• **EXERCISE DIRECTIONS**:
Keep every line in which "expressed" occurs and drop the rest of the data.

+ + +

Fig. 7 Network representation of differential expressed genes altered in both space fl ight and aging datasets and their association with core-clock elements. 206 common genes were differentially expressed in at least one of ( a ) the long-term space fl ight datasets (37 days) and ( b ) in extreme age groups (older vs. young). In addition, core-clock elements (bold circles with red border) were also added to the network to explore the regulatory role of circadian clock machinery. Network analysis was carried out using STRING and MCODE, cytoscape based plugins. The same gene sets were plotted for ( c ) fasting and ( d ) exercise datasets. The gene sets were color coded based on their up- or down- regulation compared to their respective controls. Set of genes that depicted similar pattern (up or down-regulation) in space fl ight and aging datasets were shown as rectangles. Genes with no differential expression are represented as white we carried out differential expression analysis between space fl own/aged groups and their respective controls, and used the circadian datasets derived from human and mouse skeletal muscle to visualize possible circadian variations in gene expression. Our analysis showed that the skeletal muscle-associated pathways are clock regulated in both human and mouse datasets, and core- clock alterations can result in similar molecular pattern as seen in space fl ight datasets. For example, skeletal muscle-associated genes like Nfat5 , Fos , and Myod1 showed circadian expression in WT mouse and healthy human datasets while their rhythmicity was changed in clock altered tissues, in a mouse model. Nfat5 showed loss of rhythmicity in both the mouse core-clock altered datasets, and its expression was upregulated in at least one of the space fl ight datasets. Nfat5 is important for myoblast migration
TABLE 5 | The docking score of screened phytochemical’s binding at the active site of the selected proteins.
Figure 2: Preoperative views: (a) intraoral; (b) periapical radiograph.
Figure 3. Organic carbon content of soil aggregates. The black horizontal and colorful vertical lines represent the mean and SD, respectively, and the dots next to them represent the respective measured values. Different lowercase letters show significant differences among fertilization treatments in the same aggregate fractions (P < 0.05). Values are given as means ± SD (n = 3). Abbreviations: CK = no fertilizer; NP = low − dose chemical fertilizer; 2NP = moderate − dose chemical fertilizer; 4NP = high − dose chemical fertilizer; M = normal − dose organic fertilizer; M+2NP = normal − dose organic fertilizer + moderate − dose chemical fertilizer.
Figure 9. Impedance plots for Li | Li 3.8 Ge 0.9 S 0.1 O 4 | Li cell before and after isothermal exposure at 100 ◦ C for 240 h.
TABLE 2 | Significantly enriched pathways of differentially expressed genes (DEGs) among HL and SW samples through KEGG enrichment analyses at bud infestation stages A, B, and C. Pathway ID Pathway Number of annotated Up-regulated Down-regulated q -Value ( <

+ + +

• **SOLUTION**:
Fig. 7 Network representation of differential expressed genes altered in both space fl ight and aging datasets and their association with core-clock elements. 206 common genes were differentially expressed in at least one of ( a ) the long-term space fl ight datasets (37 days) and ( b ) in extreme age groups (older vs. young). In addition, core-clock elements (bold circles with red border) were also added to the network to explore the regulatory role of circadian clock machinery. Network analysis was carried out using STRING and MCODE, cytoscape based plugins. The same gene sets were plotted for ( c ) fasting and ( d ) exercise datasets. The gene sets were color coded based on their up- or down- regulation compared to their respective controls. Set of genes that depicted similar pattern (up or down-regulation) in space fl ight and aging datasets were shown as rectangles. Genes with no differential expression are represented as white we carried out differential expression analysis between space fl own/aged groups and their respective controls, and used the circadian datasets derived from human and mouse skeletal muscle to visualize possible circadian variations in gene expression. Our analysis showed that the skeletal muscle-associated pathways are clock regulated in both human and mouse datasets, and core- clock alterations can result in similar molecular pattern as seen in space fl ight datasets. For example, skeletal muscle-associated genes like Nfat5 , Fos , and Myod1 showed circadian expression in WT mouse and healthy human datasets while their rhythmicity was changed in clock altered tissues, in a mouse model. Nfat5 showed loss of rhythmicity in both the mouse core-clock altered datasets, and its expression was upregulated in at least one of the space fl ight datasets. Nfat5 is important for myoblast migration
TABLE 2 | Significantly enriched pathways of differentially expressed genes (DEGs) among HL and SW samples through KEGG enrichment analyses at bud infestation stages A, B, and C. Pathway ID Pathway Number of annotated Up-regulated Down-regulated q -Value ( <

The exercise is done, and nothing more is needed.